◆ TASK DIRECTIONS: Keeping pictures out, repeat the lines of the listing below exactly, starting at its first line and finishing with the one that holds "118 Item(56436.0, snapshot)".

### PROVIDED INFORMATION

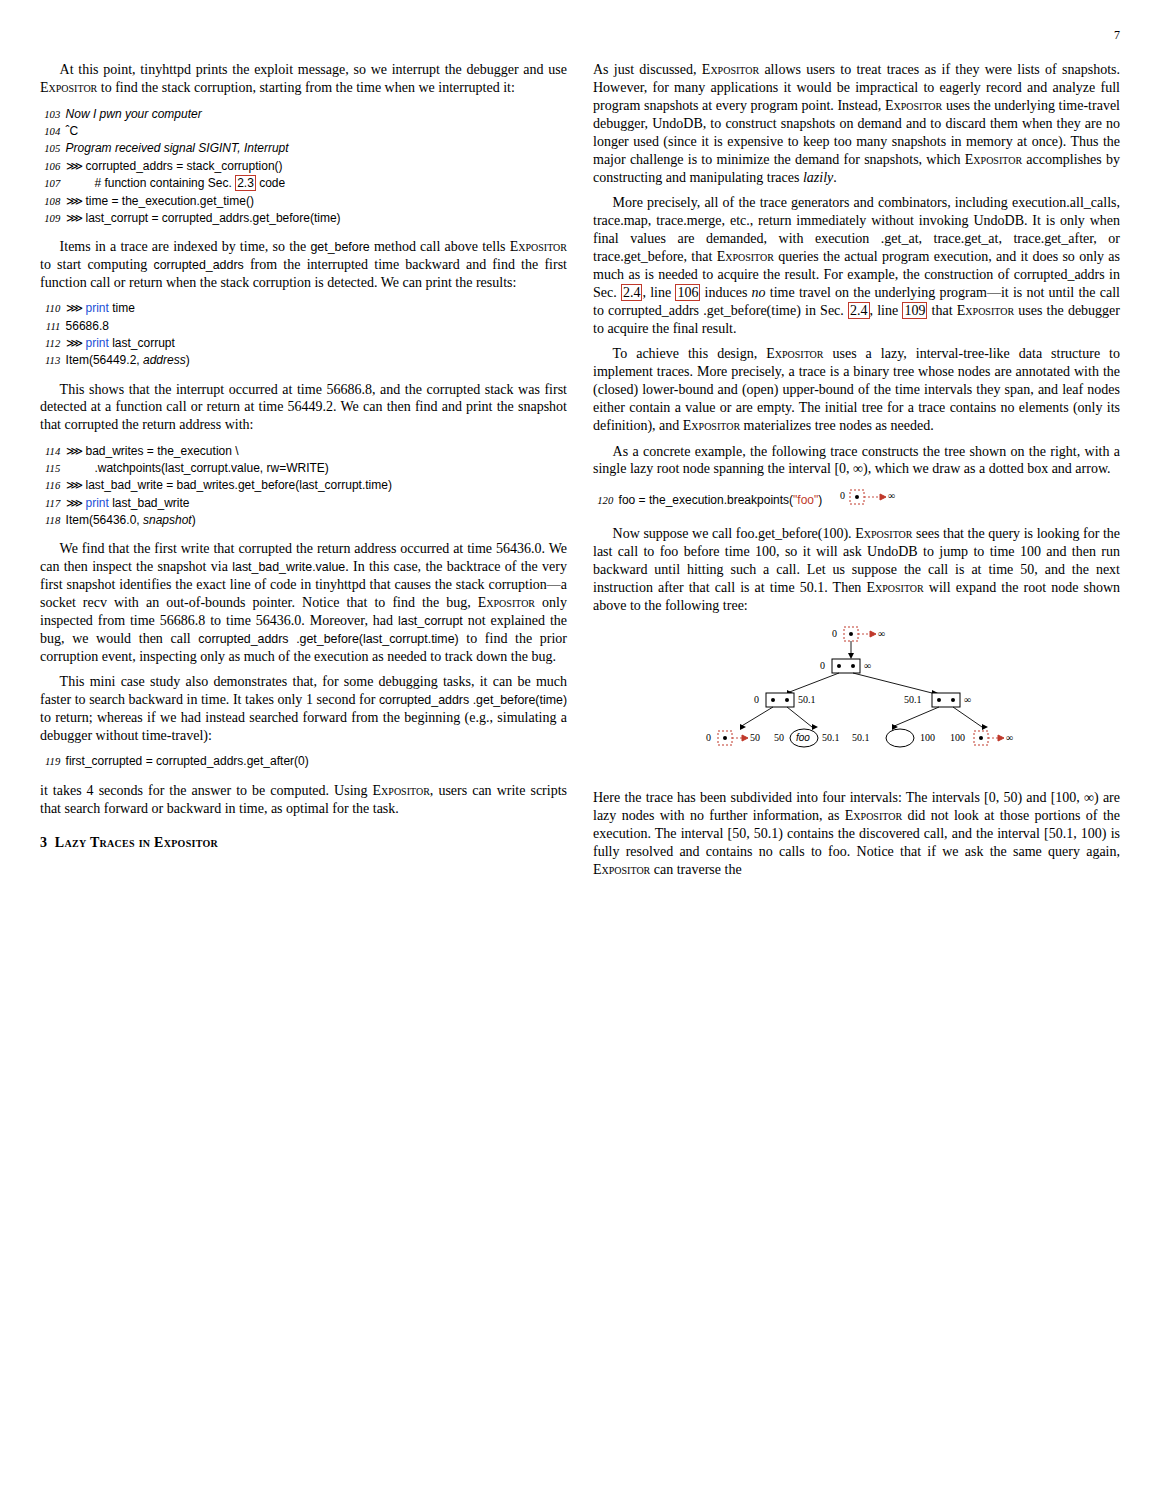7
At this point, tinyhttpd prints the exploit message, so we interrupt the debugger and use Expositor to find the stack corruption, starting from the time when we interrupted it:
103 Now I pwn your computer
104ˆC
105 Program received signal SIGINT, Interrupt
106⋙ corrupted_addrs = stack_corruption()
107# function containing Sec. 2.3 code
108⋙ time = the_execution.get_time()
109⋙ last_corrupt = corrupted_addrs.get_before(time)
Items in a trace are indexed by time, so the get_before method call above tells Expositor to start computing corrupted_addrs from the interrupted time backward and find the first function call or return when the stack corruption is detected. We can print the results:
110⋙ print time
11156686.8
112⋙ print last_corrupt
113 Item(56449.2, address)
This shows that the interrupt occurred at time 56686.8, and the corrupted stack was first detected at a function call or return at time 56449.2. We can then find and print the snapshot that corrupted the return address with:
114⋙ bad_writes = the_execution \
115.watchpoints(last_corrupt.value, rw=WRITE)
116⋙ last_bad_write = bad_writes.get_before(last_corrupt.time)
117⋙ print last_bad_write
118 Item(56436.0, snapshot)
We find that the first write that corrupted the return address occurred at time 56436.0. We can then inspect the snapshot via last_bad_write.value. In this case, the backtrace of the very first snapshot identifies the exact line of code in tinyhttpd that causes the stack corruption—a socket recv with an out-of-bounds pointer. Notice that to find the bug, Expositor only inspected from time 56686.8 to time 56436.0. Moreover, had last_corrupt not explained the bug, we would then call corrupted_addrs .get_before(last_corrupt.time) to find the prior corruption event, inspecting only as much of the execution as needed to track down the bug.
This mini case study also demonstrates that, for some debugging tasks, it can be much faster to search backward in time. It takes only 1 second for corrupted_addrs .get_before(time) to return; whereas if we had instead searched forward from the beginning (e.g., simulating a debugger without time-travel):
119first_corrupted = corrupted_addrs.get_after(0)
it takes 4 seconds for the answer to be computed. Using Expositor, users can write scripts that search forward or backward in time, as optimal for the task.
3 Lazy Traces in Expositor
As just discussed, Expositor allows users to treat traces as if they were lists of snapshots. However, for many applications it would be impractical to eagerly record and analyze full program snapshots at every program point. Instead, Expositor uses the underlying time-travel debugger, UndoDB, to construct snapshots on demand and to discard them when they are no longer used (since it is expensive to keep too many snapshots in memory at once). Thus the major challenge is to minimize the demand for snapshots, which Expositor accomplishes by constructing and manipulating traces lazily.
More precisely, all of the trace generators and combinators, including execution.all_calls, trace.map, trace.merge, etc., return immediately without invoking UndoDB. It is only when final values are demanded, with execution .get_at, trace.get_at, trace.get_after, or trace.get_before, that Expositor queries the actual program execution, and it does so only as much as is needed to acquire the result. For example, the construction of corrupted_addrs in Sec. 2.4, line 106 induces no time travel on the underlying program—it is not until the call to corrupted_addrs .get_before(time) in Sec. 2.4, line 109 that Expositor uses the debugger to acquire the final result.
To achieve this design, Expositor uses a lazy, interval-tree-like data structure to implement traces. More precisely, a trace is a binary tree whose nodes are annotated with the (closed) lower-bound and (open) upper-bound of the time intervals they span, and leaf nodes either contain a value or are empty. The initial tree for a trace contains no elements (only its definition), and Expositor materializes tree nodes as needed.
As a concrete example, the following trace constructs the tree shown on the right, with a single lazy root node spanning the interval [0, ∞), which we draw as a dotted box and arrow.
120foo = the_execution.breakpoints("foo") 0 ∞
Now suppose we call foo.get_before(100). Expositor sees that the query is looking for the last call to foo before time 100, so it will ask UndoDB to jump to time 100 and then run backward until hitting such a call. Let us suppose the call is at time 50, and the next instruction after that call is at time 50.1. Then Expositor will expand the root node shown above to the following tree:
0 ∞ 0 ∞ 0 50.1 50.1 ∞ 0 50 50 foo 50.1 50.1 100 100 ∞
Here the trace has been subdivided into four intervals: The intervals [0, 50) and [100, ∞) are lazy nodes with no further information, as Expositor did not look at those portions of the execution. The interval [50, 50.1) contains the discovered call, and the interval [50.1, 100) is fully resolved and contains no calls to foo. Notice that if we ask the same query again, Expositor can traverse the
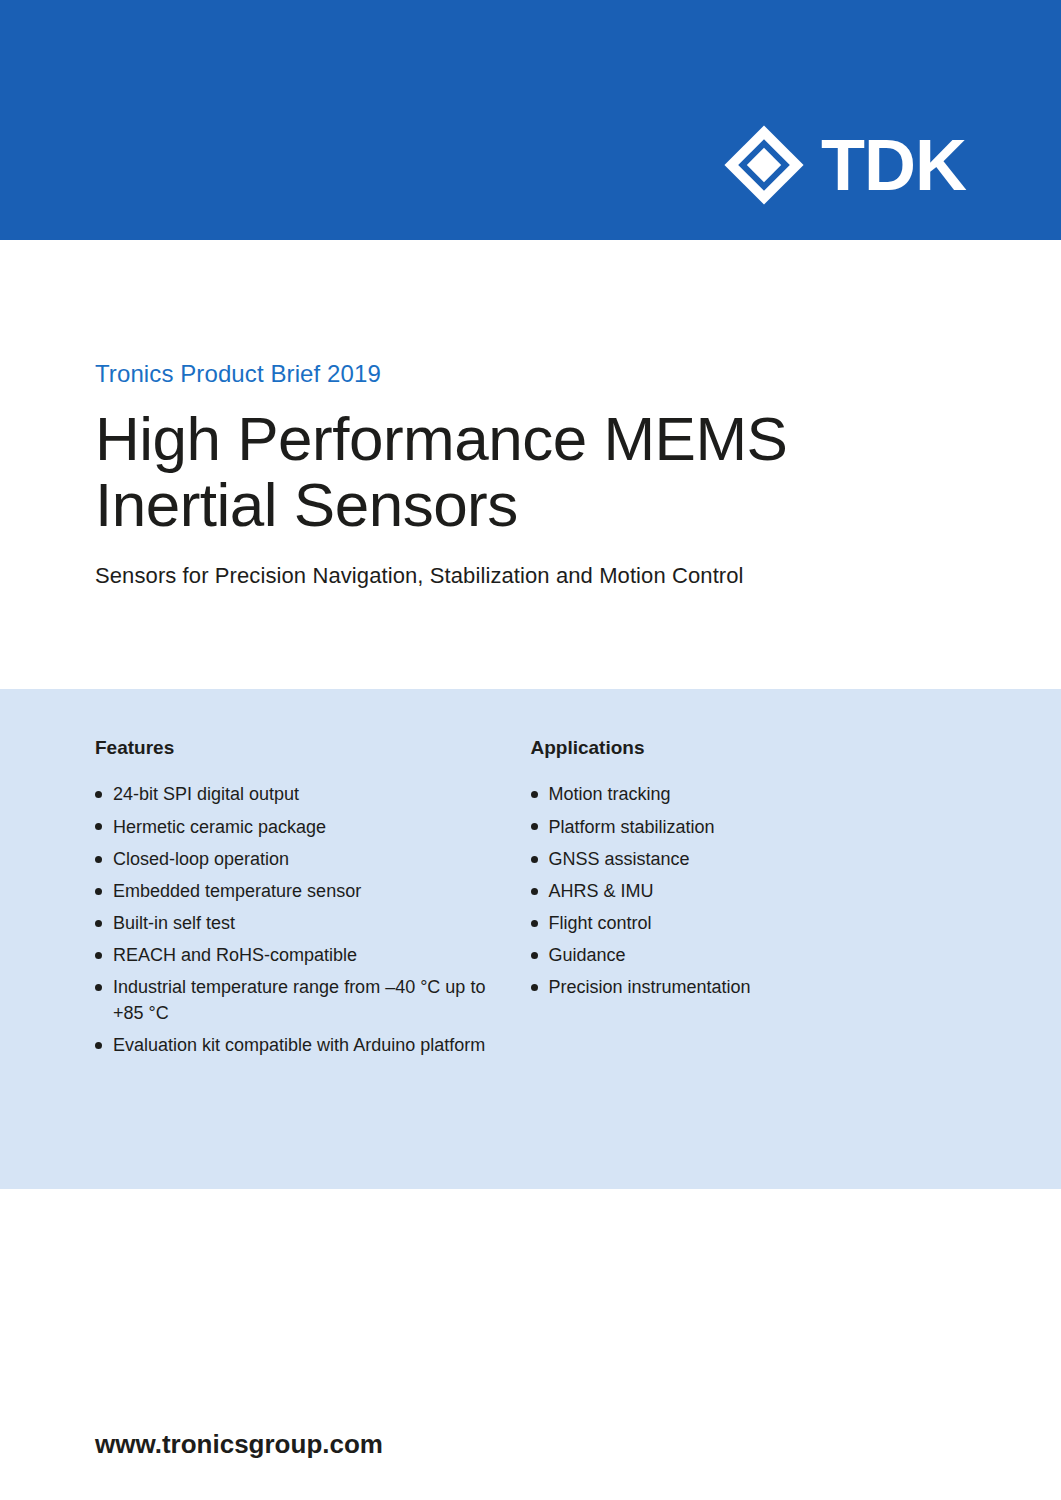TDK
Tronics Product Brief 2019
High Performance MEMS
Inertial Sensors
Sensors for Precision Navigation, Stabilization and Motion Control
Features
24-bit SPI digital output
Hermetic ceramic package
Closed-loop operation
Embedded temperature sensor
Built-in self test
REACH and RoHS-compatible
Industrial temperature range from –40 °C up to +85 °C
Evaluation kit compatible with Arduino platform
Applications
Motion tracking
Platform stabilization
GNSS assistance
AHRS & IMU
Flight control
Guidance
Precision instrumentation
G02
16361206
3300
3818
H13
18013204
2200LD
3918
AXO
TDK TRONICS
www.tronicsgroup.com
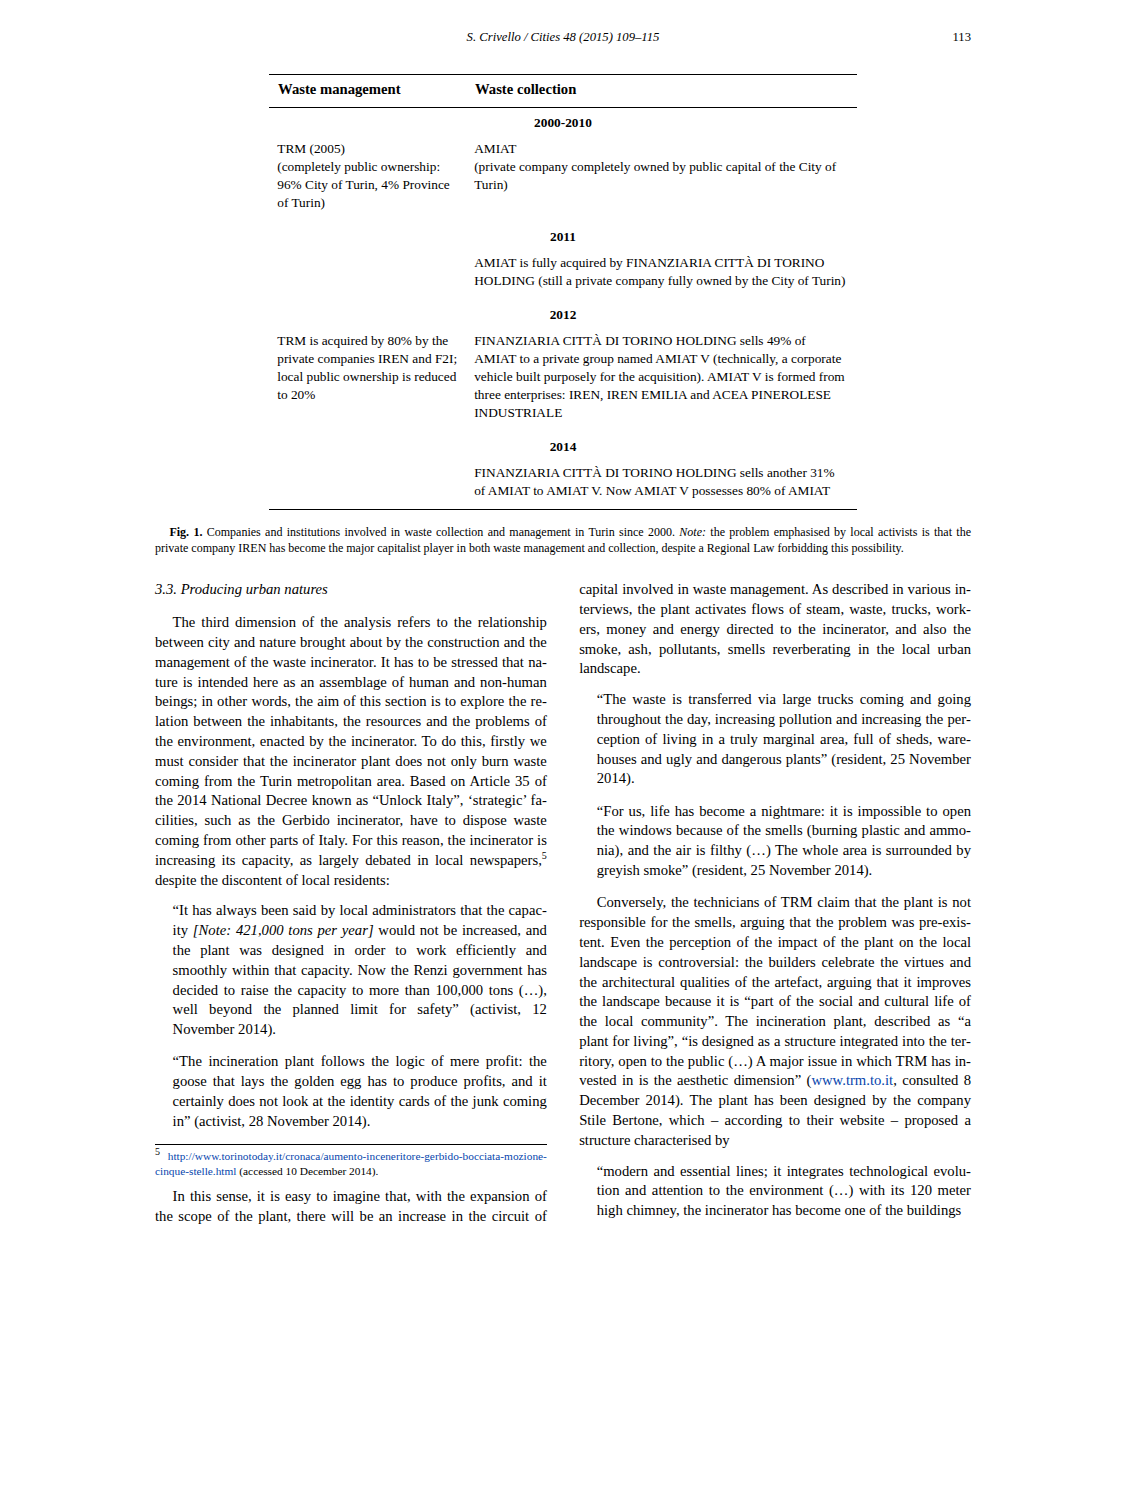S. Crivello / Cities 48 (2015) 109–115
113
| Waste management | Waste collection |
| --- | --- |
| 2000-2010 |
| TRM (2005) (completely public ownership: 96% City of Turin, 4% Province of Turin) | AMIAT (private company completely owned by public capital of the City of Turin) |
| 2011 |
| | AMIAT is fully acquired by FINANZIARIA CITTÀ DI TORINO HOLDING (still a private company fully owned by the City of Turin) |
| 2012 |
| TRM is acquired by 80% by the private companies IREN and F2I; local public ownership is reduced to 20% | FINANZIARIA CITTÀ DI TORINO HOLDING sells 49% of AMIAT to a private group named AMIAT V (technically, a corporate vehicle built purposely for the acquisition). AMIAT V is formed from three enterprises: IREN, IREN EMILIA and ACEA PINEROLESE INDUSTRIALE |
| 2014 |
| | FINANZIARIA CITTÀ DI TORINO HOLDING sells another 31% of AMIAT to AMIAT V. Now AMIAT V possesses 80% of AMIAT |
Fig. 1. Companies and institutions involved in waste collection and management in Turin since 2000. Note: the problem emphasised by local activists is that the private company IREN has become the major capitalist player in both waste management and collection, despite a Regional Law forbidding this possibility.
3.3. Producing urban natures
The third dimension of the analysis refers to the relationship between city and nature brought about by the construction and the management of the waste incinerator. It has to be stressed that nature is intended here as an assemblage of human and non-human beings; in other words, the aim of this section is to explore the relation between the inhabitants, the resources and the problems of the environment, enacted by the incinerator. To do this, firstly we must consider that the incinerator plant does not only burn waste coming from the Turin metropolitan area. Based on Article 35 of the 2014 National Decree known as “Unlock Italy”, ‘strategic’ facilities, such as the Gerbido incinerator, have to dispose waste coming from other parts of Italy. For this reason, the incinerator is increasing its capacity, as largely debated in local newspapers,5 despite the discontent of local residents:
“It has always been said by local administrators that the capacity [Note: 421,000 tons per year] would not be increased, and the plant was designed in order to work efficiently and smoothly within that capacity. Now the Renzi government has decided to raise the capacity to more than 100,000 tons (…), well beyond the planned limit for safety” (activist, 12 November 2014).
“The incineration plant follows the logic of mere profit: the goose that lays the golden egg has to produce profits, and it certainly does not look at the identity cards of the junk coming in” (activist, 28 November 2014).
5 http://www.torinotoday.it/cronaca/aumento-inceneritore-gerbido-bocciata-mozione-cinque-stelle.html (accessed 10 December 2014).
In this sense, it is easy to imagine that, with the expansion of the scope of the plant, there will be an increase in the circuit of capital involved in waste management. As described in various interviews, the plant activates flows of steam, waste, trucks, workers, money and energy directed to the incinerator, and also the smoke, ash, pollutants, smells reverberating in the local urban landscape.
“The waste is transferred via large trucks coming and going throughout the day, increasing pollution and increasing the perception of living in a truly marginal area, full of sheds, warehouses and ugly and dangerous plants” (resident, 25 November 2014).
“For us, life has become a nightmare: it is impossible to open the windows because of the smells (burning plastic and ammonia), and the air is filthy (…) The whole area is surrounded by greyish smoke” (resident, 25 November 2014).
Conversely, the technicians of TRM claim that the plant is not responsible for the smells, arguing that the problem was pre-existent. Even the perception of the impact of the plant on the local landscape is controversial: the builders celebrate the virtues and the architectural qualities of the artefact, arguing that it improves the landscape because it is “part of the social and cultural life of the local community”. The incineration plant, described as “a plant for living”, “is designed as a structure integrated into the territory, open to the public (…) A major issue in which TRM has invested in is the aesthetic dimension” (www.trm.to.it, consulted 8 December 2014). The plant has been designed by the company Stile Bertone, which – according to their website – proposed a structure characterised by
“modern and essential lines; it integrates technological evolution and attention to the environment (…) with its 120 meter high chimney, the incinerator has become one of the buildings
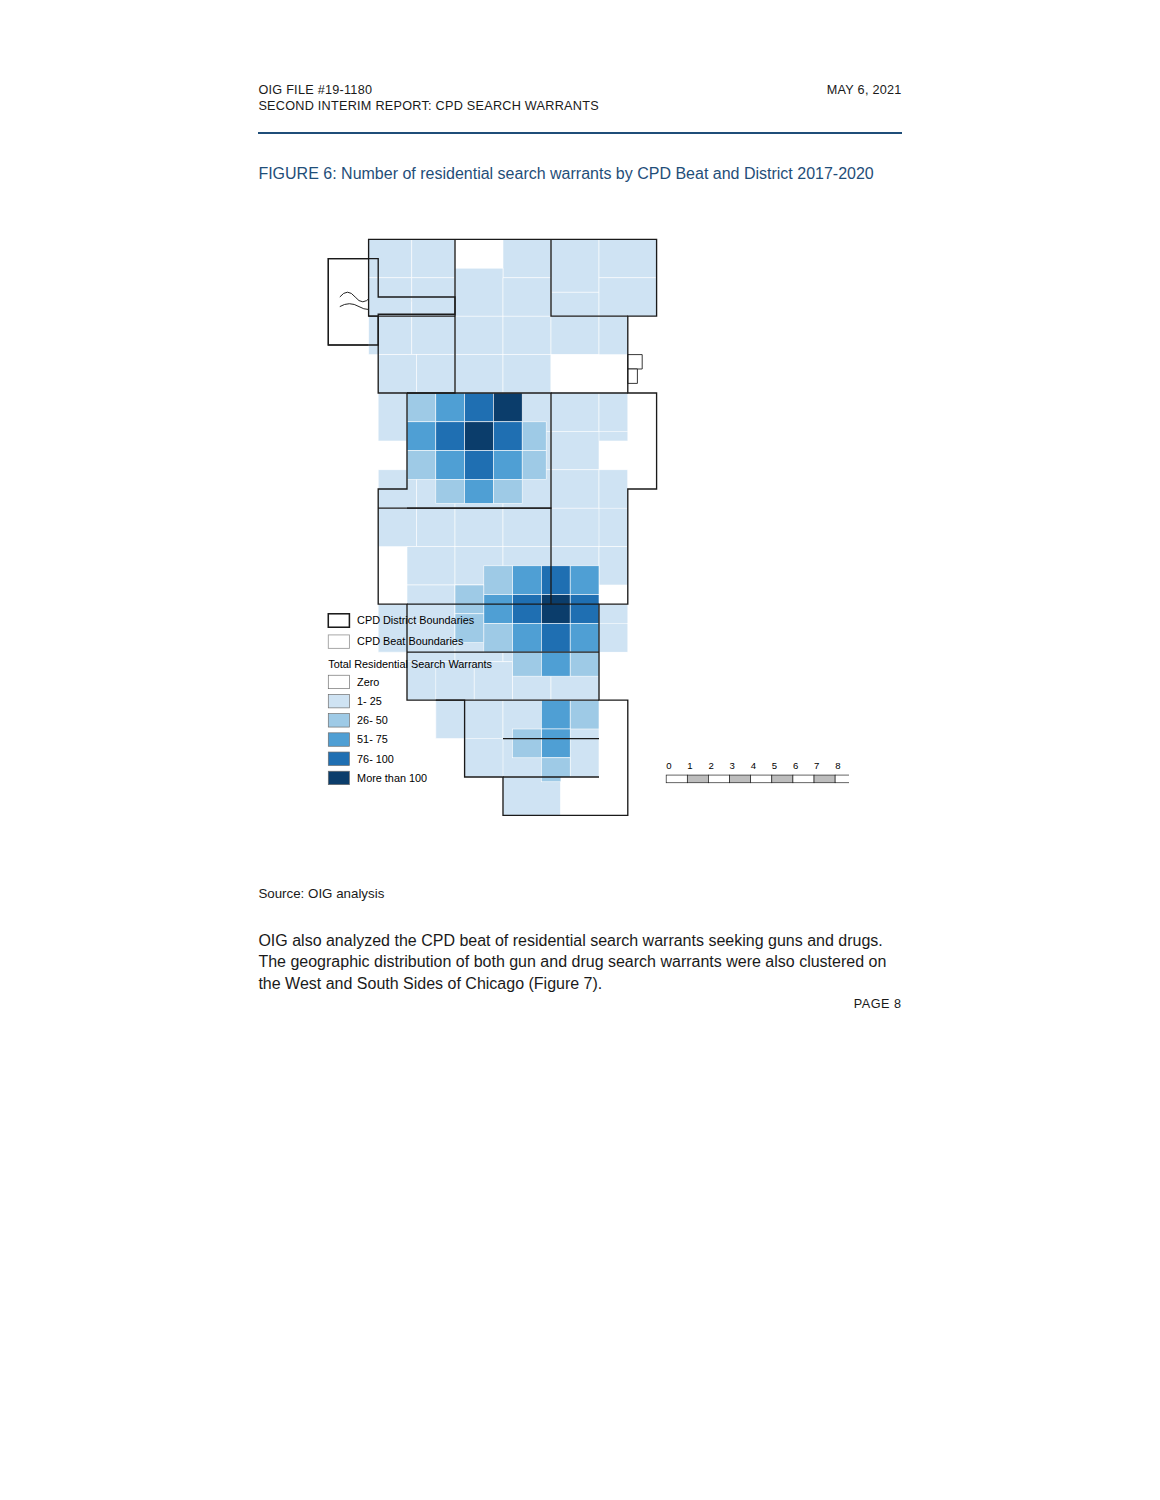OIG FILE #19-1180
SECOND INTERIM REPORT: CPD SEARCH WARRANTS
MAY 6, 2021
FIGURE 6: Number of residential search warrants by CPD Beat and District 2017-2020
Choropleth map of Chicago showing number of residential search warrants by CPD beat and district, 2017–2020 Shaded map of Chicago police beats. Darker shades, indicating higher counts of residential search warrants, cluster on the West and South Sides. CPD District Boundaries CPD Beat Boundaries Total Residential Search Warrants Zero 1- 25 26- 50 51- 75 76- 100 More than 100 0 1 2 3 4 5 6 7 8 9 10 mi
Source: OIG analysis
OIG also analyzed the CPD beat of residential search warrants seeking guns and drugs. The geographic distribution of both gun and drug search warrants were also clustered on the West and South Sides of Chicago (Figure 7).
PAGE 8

######

◆ SOLUTION TO THE PROBLEM:
7
At this point, tinyhttpd prints the exploit message, so we interrupt the debugger and use Expositor to find the stack corruption, starting from the time when we interrupted it:
103 Now I pwn your computer
104ˆC
105 Program received signal SIGINT, Interrupt
106⋙ corrupted_addrs = stack_corruption()
107# function containing Sec. 2.3 code
108⋙ time = the_execution.get_time()
109⋙ last_corrupt = corrupted_addrs.get_before(time)
Items in a trace are indexed by time, so the get_before method call above tells Expositor to start computing corrupted_addrs from the interrupted time backward and find the first function call or return when the stack corruption is detected. We can print the results:
110⋙ print time
11156686.8
112⋙ print last_corrupt
113 Item(56449.2, address)
This shows that the interrupt occurred at time 56686.8, and the corrupted stack was first detected at a function call or return at time 56449.2. We can then find and print the snapshot that corrupted the return address with:
114⋙ bad_writes = the_execution \
115.watchpoints(last_corrupt.value, rw=WRITE)
116⋙ last_bad_write = bad_writes.get_before(last_corrupt.time)
117⋙ print last_bad_write
118 Item(56436.0, snapshot)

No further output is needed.